It has been months since our batch finished the 30-day Ignatian retreat, and yet even now, I can still recognize many blessings and graces of the retreat happening in my life and vocation journey. I continue to experience God truly present and alive in moments of prayer and solitude in our formation this year. I am so much indebted to that spiritual experience where I was able to acknowledge my sinfulness before Him. One thing I learned from the retreat was that every person has a unique experience of God and of His love. Each of us is a beloved of God; I know God does not have favorites.
Today’s Gospel is a testament to this overflowing of love that God has offered me. Like the sinful woman, I felt during our retreat that what I was seeking is totally out of reach; yet Jesus told me to pray and pray more, and I realized that God is never outdone in generosity. What did I seek? Forgiveness and peace of mind. What did I do? I just offered everything that was in me – my whole being, my warts and all. And, what did God do? He healed me from this inability to forgive myself. He gave me faith and the assurance that He is now in control of me. I finished the retreat full of gratitude to that immense gift of peace, forgiveness, and acceptance.
When we are loved by God, we do not have control over it. Before I went to the retreat, I was bombarded with the question, “My God, why me?” And I found the answer in my life history and in my vocation journey. It was such a humbling experience. Humility is always the response to the mystery of being loved. This explains why the forgiven woman loves the greatest. This explains why the greatest lovers and saints were before the greatest sinners.
By: Sem. Keith R. Buenaventura
Today’s Gospel
Lk 7:36-50
A certain Pharisee invited Jesus to dine with him,
and he entered the Pharisee’s house and reclined at table.
Now there was a sinful woman in the city
who learned that he was at table in the house of the Pharisee.
Bringing an alabaster flask of ointment,
she stood behind him at his feet weeping
and began to bathe his feet with her tears.
Then she wiped them with her hair,
kissed them, and anointed them with the ointment.
When the Pharisee who had invited him saw this he said to himself,
“If this man were a prophet,
he would know who and what sort of woman this is who is touching him,
that she is a sinner.”
Jesus said to him in reply,
“Simon, I have something to say to you.”
“Tell me, teacher,” he said.
“Two people were in debt to a certain creditor;
one owed five hundred days’ wages and the other owed fifty.
Since they were unable to repay the debt, he forgave it for both.
Which of them will love him more?”
Simon said in reply,
“The one, I suppose, whose larger debt was forgiven.”
He said to him, “You have judged rightly.”

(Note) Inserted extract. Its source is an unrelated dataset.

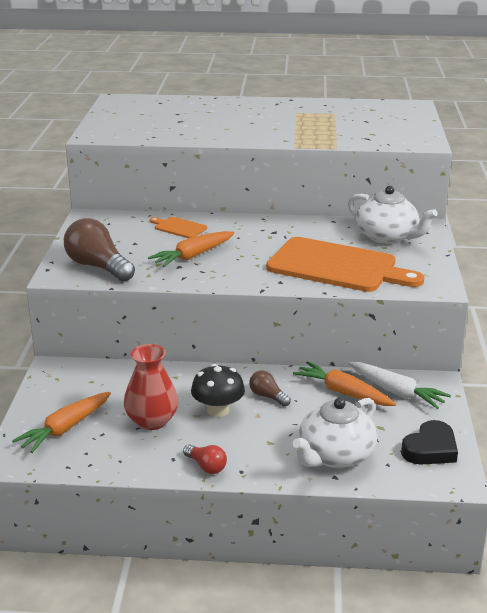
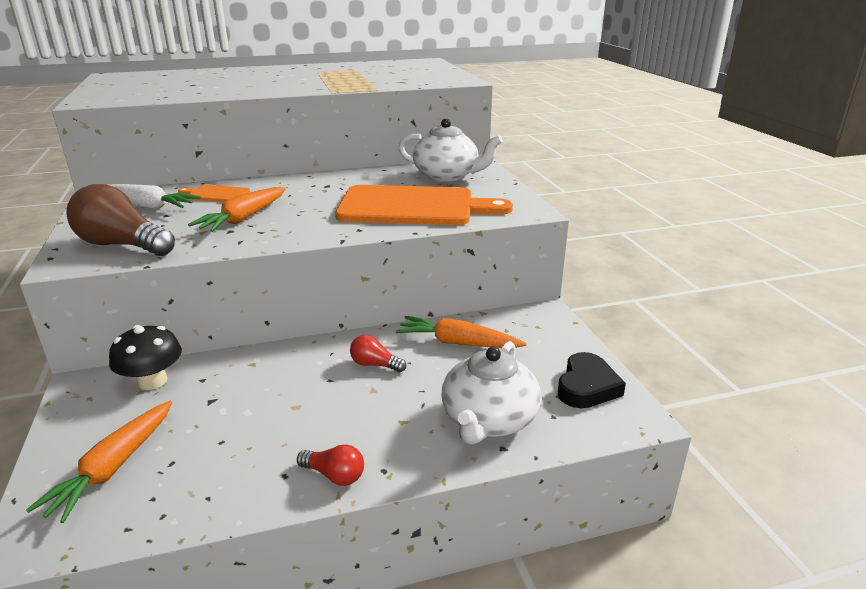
camera: 20 degrees left, 0 degrees up
red vase [124,344,179,430] -> none
black mushroom [191,364,245,417] -> black mushroom moved to [109,325,182,390]
brown light bulb [249,371,291,406] -> red light bulb [350,335,406,372]
white carrot [349,362,451,409] -> white carrot moved to [108,184,201,210]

Then he turned to the woman and said to Simon,
“Do you see this woman?
When I entered your house, you did not give me water for my feet,
but she has bathed them with her tears
and wiped them with her hair.
You did not give me a kiss,
but she has not ceased kissing my feet since the time I entered.
You did not anoint my head with oil,
but she anointed my feet with ointment.
So I tell you, her many sins have been forgiven;
hence, she has shown great love.
But the one to whom little is forgiven, loves little.”
He said to her, “Your sins are forgiven.”
The others at table said to themselves,
“Who is this who even forgives sins?”
But he said to the woman,
“Your faith has saved you; go in peace.”